STATED PROBLEM: In the notes on word sense disambiguation, what kind of algorithms does word sense discrimination use?

GIVEN PASSAGE:
Word Sense Disambiguation

Introduction

Definition

Word Sense Disambiguation

• Determine which sense/meaning of a word is used in a particular context
• Classification problem

Sense inventory

• considered senses of the words

Word Sense Discrimination

• Divide usages of a word into different meanings
• Unsupervised Algorithms

Task

Determine which sense of a word is activated in a context

Find mapping $A$ for word $w_i$:

$$ A(i) \subseteq \operatorname{Sense}\_{D}\left(w\_{i}\right) $$

• Mostly $|A(i)|=1$

Model as classification problem:

• Assign sense based on context and external knowledge sources
• Every word has different number of classes
• $n$ distinct classification tasks ($n$ Vocabulary size)

Task-conditions

• Word senses

  • Finite set of senses for every word
  • Automatic clustering of word senses

• Sense inventories

  • coarse-grained
  • fine-grained

• Text characteristics

  • domain-oriented
  • unrestricted

• Target words

  • one target word per sentence
  • all words

Resources

• Annotated data
  • Input data X and output/label data Y
  • Hard to acquire, but important
  • Supervised training
• Unlabeled data
  • Input data X
  • Large amounts
  • Unsupervised data
• Structured resources
  • Thesauri
  • Machine-readable dictionaries (MRDs)
  • Computation lexicon (Wordnet)

INFORMATION GIVEN:
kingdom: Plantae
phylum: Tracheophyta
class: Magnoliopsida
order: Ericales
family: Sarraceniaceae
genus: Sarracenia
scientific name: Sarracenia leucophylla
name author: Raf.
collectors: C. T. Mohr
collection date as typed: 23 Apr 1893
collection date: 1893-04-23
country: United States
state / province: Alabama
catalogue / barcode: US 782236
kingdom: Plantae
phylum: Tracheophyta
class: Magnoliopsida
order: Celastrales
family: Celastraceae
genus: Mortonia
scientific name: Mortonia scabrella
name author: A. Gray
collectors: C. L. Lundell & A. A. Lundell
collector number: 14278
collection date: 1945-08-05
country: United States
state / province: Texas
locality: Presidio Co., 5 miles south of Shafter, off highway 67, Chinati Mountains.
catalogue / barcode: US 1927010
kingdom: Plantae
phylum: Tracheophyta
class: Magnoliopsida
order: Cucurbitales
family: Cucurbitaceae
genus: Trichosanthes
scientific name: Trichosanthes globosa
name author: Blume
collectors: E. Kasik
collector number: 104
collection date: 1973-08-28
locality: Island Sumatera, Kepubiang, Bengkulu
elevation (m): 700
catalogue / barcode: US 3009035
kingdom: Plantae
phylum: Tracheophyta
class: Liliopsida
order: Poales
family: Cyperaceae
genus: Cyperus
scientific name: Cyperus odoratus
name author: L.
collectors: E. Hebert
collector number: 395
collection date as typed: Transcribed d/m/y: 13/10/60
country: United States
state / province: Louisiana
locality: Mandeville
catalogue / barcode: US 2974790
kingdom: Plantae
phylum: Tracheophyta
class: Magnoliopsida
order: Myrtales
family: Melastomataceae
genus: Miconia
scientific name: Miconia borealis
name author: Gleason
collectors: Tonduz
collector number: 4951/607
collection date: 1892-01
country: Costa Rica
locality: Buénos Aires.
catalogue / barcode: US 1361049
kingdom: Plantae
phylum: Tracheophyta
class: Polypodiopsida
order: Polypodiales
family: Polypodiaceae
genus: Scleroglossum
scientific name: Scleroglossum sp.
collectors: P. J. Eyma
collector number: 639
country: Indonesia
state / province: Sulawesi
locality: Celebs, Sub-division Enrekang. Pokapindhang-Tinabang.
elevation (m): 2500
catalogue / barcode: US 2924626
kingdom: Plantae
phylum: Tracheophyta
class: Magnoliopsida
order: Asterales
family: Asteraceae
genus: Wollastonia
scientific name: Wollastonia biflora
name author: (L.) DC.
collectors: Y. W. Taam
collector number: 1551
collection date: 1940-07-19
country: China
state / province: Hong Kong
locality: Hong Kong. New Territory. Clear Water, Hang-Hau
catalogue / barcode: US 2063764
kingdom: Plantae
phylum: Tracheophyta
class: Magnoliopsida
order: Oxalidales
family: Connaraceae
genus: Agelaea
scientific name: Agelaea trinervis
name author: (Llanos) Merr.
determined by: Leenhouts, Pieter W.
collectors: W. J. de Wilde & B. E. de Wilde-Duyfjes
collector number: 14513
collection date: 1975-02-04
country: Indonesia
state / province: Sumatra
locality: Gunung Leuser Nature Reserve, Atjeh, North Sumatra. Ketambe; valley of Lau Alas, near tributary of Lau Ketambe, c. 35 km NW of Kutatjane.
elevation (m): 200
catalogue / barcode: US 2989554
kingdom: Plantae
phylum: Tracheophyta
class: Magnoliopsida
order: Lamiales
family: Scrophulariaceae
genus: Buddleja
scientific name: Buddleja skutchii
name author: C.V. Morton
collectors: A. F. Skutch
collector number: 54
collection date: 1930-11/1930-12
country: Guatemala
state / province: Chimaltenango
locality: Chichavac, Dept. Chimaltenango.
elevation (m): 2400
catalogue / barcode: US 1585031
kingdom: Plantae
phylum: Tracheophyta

FINISHED ANSWER: Unsupervised algorithms.